EXERCISE DESCRIPTION
Report back every line of the entries that contains "configuración", exactly as written.

RECORD EXTRACTS: Begin

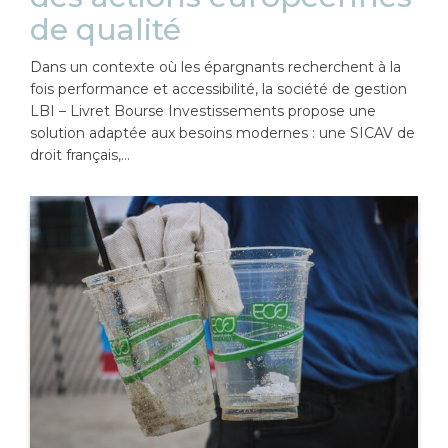
de qualité
Dans un contexte où les épargnants recherchent à la
fois performance et accessibilité, la société de gestion
LBI – Livret Bourse Investissements propose une
solution adaptée aux besoins modernes : une SICAV de
droit français,…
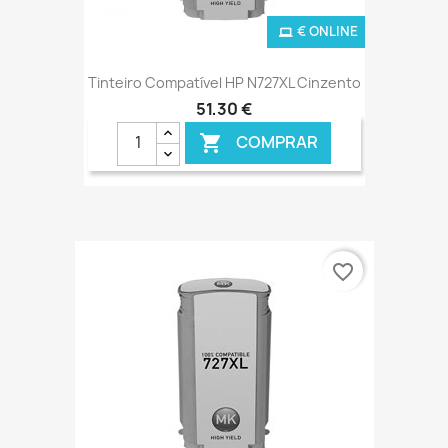
€ ONLINE
Tinteiro Compatível HP N727XL Cinzento
51,30 €
COMPRAR

favorite_border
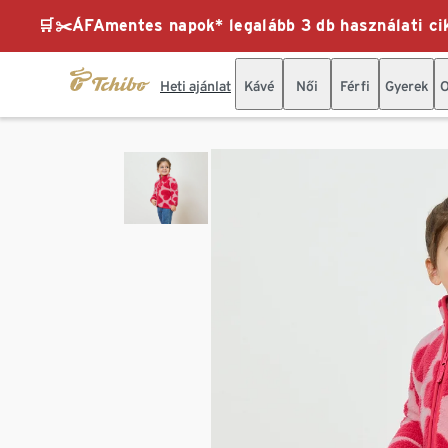
🛒✂️ÁFAmentes napok* legalább 3 db használati cik
Heti ajánlat
Kávé
Női
Férfi
Gyerek
O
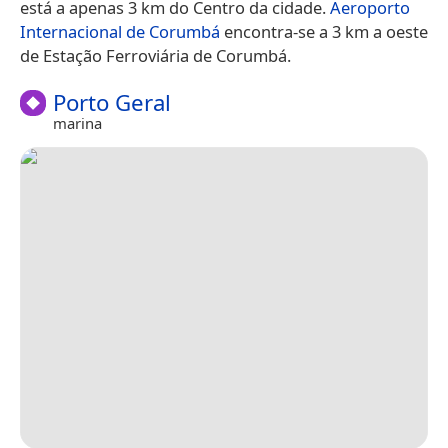
está a apenas 3 km do Centro da cidade.
Aeroporto
Internacional de Corumbá
encontra-se a 3 km a oeste
de Estação Ferroviária de Corumbá.
Porto Geral
marina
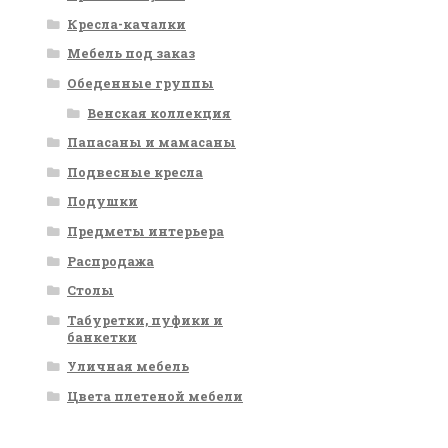
Кресла-качалки
Мебель под заказ
Обеденные группы
Венская коллекция
Папасаны и мамасаны
Подвесные кресла
Подушки
Предметы интерьера
Распродажа
Столы
Табуретки, пуфики и
банкетки
Уличная мебель
Цвета плетеной мебели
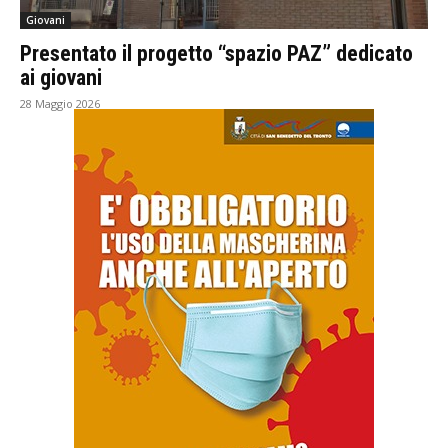
Giovani
Presentato il progetto “spazio PAZ” dedicato
ai giovani
28 Maggio 2026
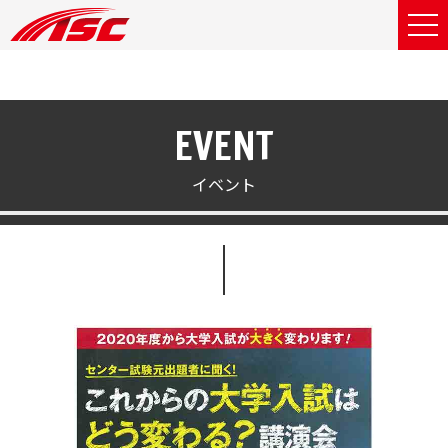
EVENT
イベント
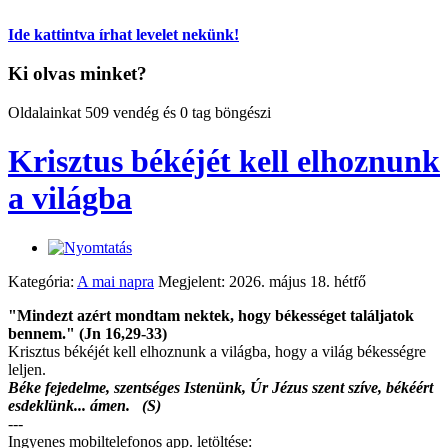
Ide kattintva írhat levelet nekünk!
Ki olvas minket?
Oldalainkat 509 vendég és 0 tag böngészi
Krisztus békéjét kell elhoznunk
a világba
Kategória:
A mai napra
Megjelent: 2026. május 18. hétfő
"Mindezt azért mondtam nektek, hogy békességet találjatok
bennem." (Jn 16,29-33)
Krisztus békéjét kell elhoznunk a világba, hogy a világ békességre
leljen.
Béke fejedelme, szentséges Istenünk, Úr Jézus szent szíve, békéért
esdeklünk... ámen. (S)
---
Ingyenes mobiltelefonos app. letöltése:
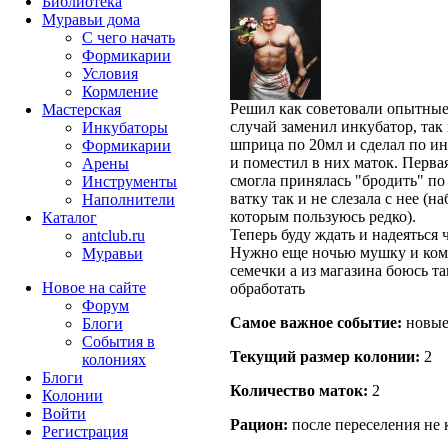
Библиотека
Муравьи дома
С чего начать
Формикарии
Условия
Кормление
Решил как советовали опытные 
Мастерская
случай заменил инкубатор, так 
Инкубаторы
шприца по 20мл и сделал по ин
Формикарии
и поместил в них маток. Первая
Арены
смогла принялась "бродить" по
Инструменты
ватку так и не слезала с нее (
Наполнители
которым пользуюсь редко).
Каталог
Теперь буду ждать и надеяться
antclub.ru
Нужно еще ночью мушку и кома
Муравьи
семечки а из магазина боюсь т
Новое на сайте
обработать
Форум
Самое важное событие:
новые 
Блоги
События в
Текущий размер кoлонии:
2
колониях
Блоги
Количество маток:
2
Колонии
Войти
Рацион:
после переселения не
Peгиcтpaция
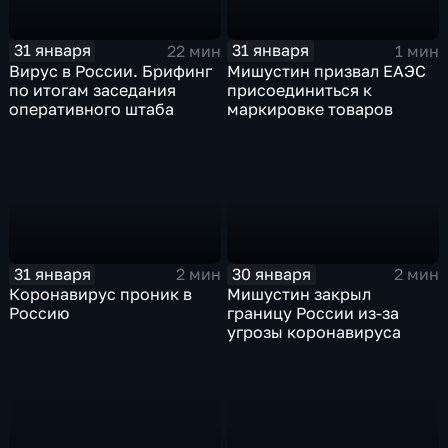
31 января
31 января
22 мин
1 мин
Вирус в России. Брифинг
Мишустин призвал ЕАЭС
по итогам заседания
присоединиться к
оперативного штаба
маркировке товаров
31 января
30 января
2 мин
2 мин
Коронавирус проник в
Мишустин закрыл
Россию
границу России из-за
угрозы коронавируса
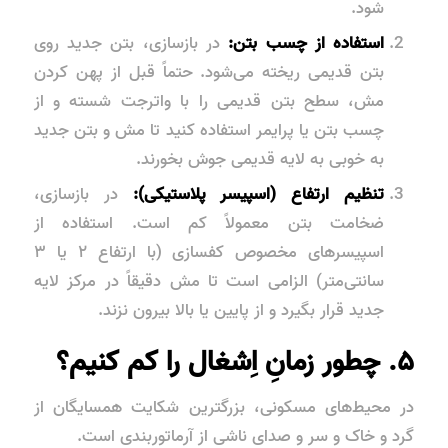
شود.
استفاده از چسب بتن:
در بازسازی، بتن جدید روی
بتن قدیمی ریخته می‌شود. حتماً قبل از پهن کردن
مش، سطح بتن قدیمی را با واترجت شسته و از
چسب بتن یا پرایمر استفاده کنید تا مش و بتن جدید
به خوبی به لایه قدیمی جوش بخورند.
تنظیم ارتفاع (اسپیسر پلاستیکی):
در بازسازی،
ضخامت بتن معمولاً کم است. استفاده از
اسپیسرهای مخصوص کفسازی (با ارتفاع ۲ یا ۳
سانتی‌متر) الزامی است تا مش دقیقاً در مرکز لایه
جدید قرار بگیرد و از پایین یا بالا بیرون نزند.
۵. چطور زمانِ اِشغال را کم کنیم؟
در محیط‌های مسکونی، بزرگترین شکایت همسایگان از
گرد و خاک و سر و صدای ناشی از آرماتوربندی است.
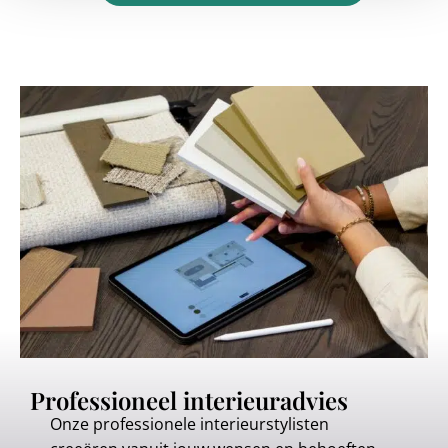
Professioneel interieuradvies
Onze professionele interieurstylisten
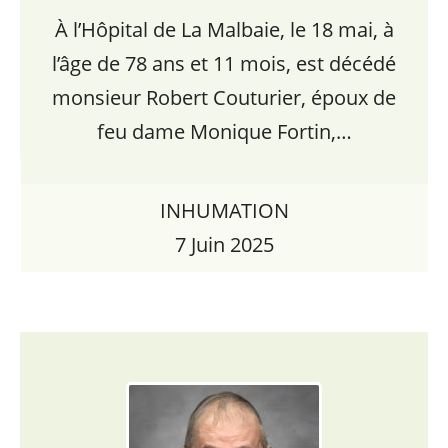
À l’Hôpital de La Malbaie, le 18 mai, à
l’âge de 78 ans et 11 mois, est décédé
monsieur Robert Couturier, époux de
feu dame Monique Fortin,…
INHUMATION
7 Juin 2025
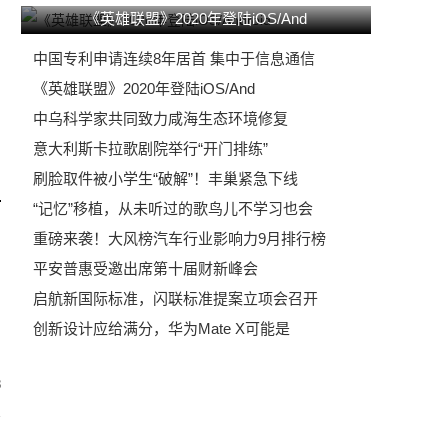
《英雄联盟》2020年登陆iOS/And
中国专利申请连续8年居首 集中于信息通信
《英雄联盟》2020年登陆iOS/And
中乌科学家共同致力咸海生态环境修复
意大利斯卡拉歌剧院举行“开门排练”
刷脸取件被小学生“破解”！丰巢紧急下线
“记忆”移植，从未听过的歌鸟儿不学习也会
重磅来袭！大风榜汽车行业影响力9月排行榜
平安普惠受邀出席第十届财新峰会
启航新国际标准，闪联标准提案立项会召开
创新设计应给满分，华为Mate X可能是
8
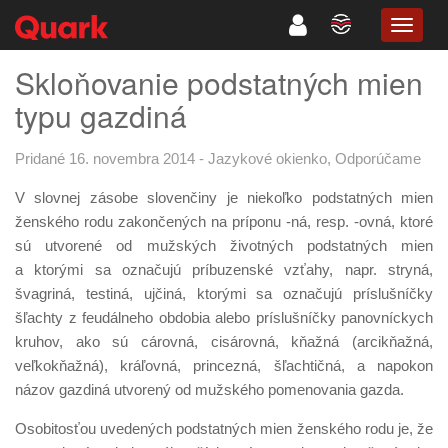
TOGG
NAVIG
Skloňovanie podstatných mien
typu gazdiná
Pridané 16. novembra 2014
-
Jazykové okienko
,
Odporúčame
V slovnej zásobe slovenčiny je niekoľko podstatných mien
ženského rodu zakončených na príponu -ná, resp. -ovná, ktoré
sú utvorené od mužských životných podstatných mien
a ktorými sa označujú príbuzenské vzťahy, napr. stryná,
švagriná, testiná, ujčiná, ktorými sa označujú príslušníčky
šľachty z feudálneho obdobia alebo príslušníčky panovníckych
kruhov, ako sú cárovná, cisárovná, kňažná (arcikňažná,
veľkokňažná), kráľovná, princezná, šľachtičná, a napokon
názov gazdiná utvorený od mužského pomenovania gazda.
Osobitosťou uvedených podstatných mien ženského rodu je, že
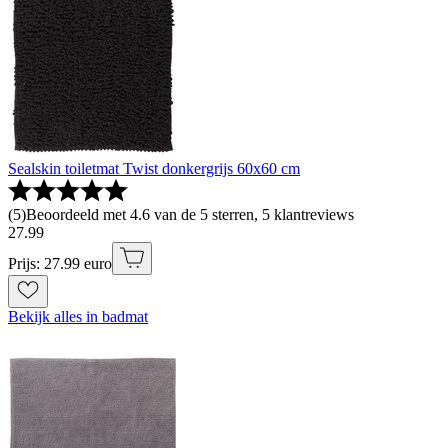
Sealskin toiletmat Twist donkergrijs 60x60 cm
(
5
)
Beoordeeld met 4.6 van de 5 sterren, 5 klantreviews
27
.
99
Prijs: 27.99 euro
Bekijk alles in badmat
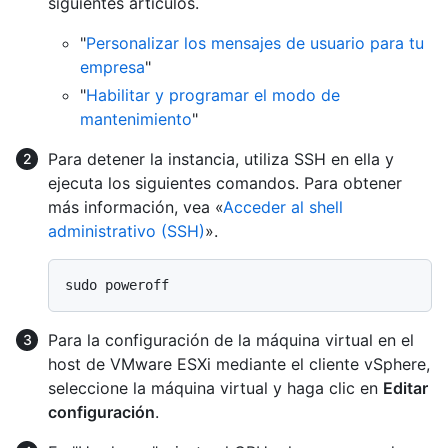
siguientes artículos.
"
Personalizar los mensajes de usuario para tu
empresa
"
"
Habilitar y programar el modo de
mantenimiento
"
Para detener la instancia, utiliza SSH en ella y
ejecuta los siguientes comandos. Para obtener
más información, vea «
Acceder al shell
administrativo (SSH)
».
Para la configuración de la máquina virtual en el
host de VMware ESXi mediante el cliente vSphere,
seleccione la máquina virtual y haga clic en
Editar
configuración
.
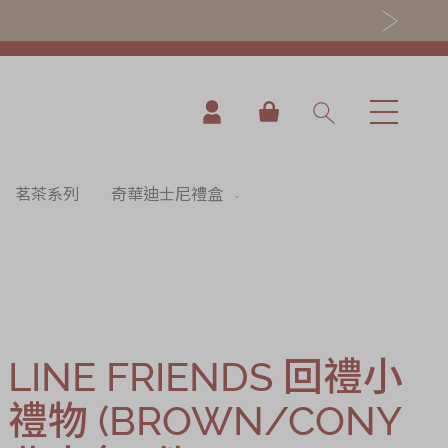
我的購物車
茗茶系列
奇華迪士尼禮盒
LINE FRIENDS 回禮小
禮物 (BROWN/CONY
nning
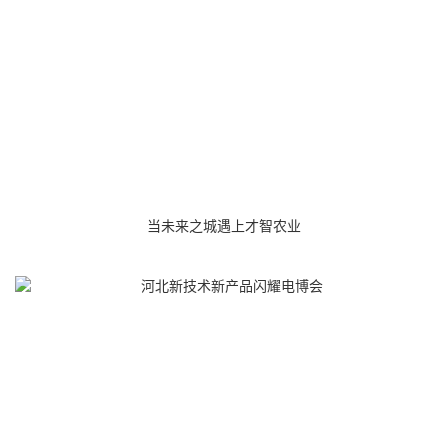
当未来之城遇上才智农业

RECORD EXTRACTS: End

OUTPUT OF THE EXERCISE
Para la configuración de la máquina virtual en el
configuración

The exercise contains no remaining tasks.